People in Special Forces are teachers, “and teaching has been in my blood for a very long time. My mother and my grandmother were teachers. I thought this would be a good way, an exciting way for me to contribute.

“We absolutely, positively are not Rambos. We get an awful lot of very good training,and Green Berets,” he says, “are the lowest paid, most overlooked ambassadors we have.”

And they literally showed him the world.

He’s been to Granada, Mexico, Haiti, Chile, El Salvador, Panama, Bolivia, Okinawa, Korea, Thailand, the Philippines, Cambodia, Vietnam, Burma, Egypt, Jordan, Saudi Arabia, Kuwait, Iraq, the United Arab Emirates, Bahrain, Afghanistan, Sierra Leone, Somalia. Twenty-four countries in all.
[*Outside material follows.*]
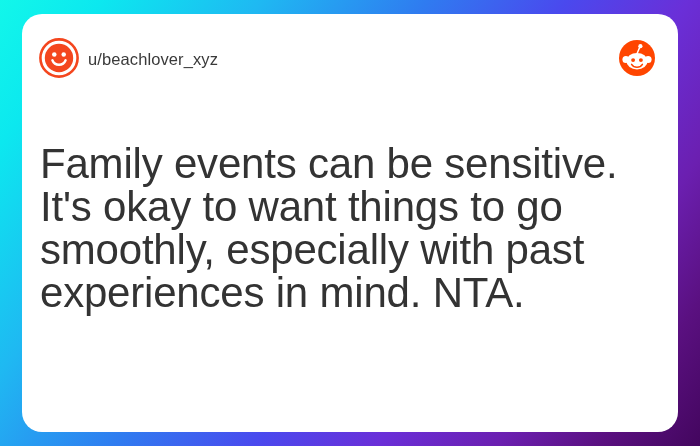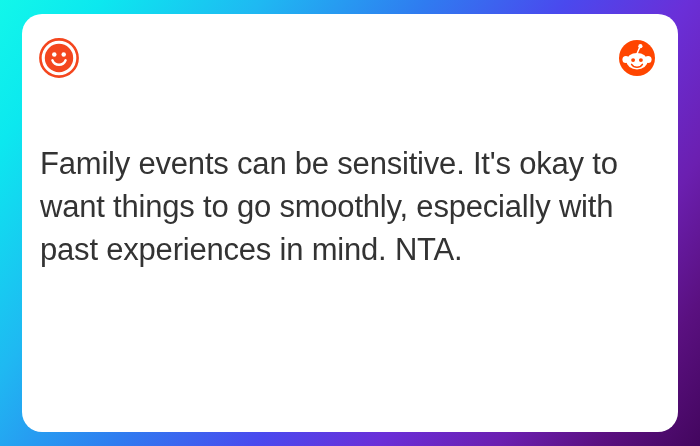"u/beachlover_xyz" div.username { html: none -> <div>u/beachlover_xyz</div> }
“We jumped in a majority of them. We do a lot of parachuting that’s strictly for training. I have never made a combat jump anywhere, and I don’t think we should. If I were going to infiltrate, I’d rather land my team and walk where we have to be than take my chances with a jump operation.

“It’s not what you see when they bomb a building and grab somebody out of it. That’s movie stuff. It’s conceivable we could get those missions, but that’s not the normal everyday life of a Green Beret.
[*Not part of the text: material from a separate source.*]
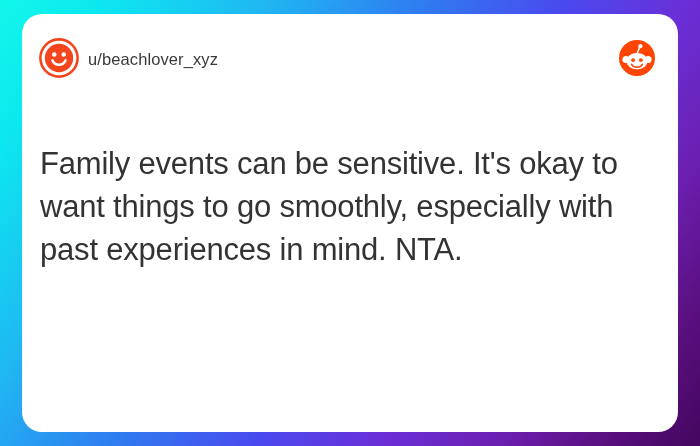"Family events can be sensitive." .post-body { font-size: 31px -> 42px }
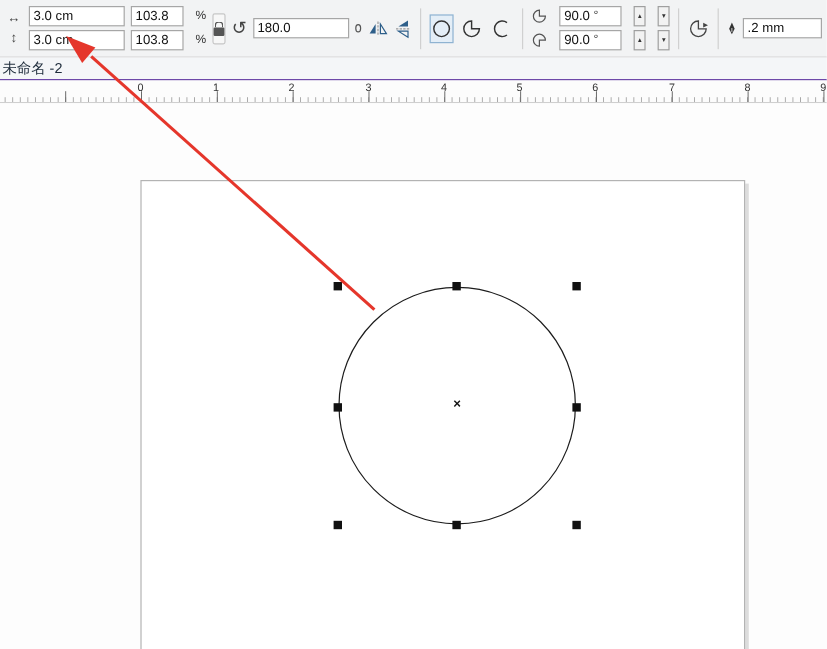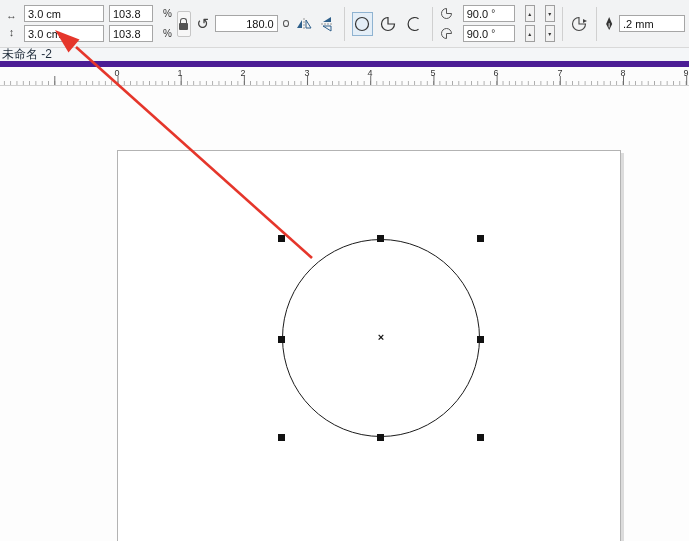"180.0" .w56 { text-align: right -> none; width: 63px -> 80px }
“The real life of a Green Beret, the mission of Special Forces, is you get with host nation forces and develop those host nation forces into an organized fighting unit. You train them.

“What makes a Special Forces soldier special is his ability to work with people, to understand what those people need and influence them to go in the proper direction.”
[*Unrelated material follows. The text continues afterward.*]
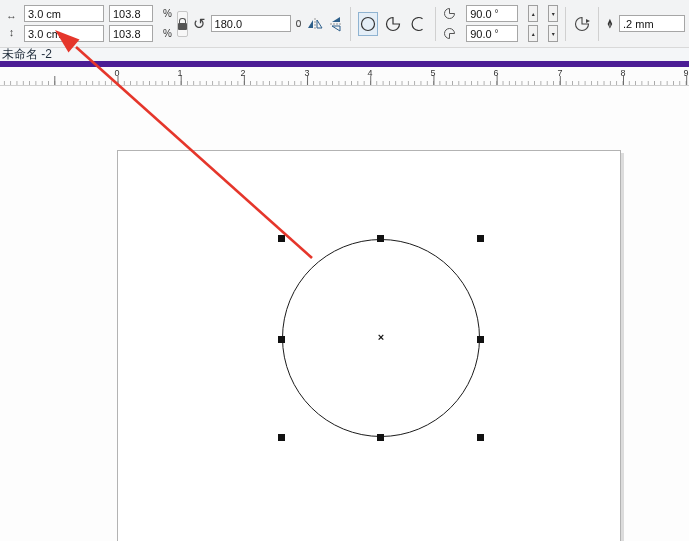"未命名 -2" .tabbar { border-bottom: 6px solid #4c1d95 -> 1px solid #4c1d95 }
Lt. Col. Linder knows what makes Butch Young special.

“Sgt. Maj. Young is very humble and doesn’t see himself as better than any man,” he says, “but I’m here to tell you he is. I cannot over emphasize what a phenomenal soldier he is. Every commander wishes for 100 Sgt. Maj. Youngs.

“He is what you would want your son to grow up to be — an honorable, professional, caring, and — I could go on and on. When Mr. Webster crafted the definition of character, he had Sgt. Maj. Young in mind.

“I honestly believe that your community would be proud to know that people like Sgt. Maj. Young not only serve our great nation but represent their community. Especially now, when our nation is at war, it can be comforting to know that there are men like him, prepared to make the ultimate sacrifice, without fame or glory, just so communities like yours can live free.”

And, he adds, be proud.

“He, like all of us,” Linder says, “is a product of the community he was raised in. I’ve never been to the Salisbury area, but I can only imagine it to be an environment rich in values and patriotism, where community service, selfless sacrifice and respect for others is the norm. Sgt. Maj. Young is that kind of man, the kind of man who holds his word as his bond, the kind of man whom you can trust with the lives of your family members, the kind of man who would breach every obstacle to come to your aid, the kind of man who would give his life for his country.

“That kind of man had a strong and loving family and powerfully influencing, value-oriented community.

“Sgt. Maj. Butch Young is a man Salisbury can be proud of.

“He has never asked for fanfare or favor but simply for the opportunity to serve. It’s men like him that put the ‘Special’ in Special Forces. Green Berets give their all, every day, not for financial reward, not for recognition, but for the simple pleasure of serving our great nation and upholding the values this country was built on. Sgt. Maj. Young’s selfless service epitomizes the Green Berets’ reputation as the quiet professionals.”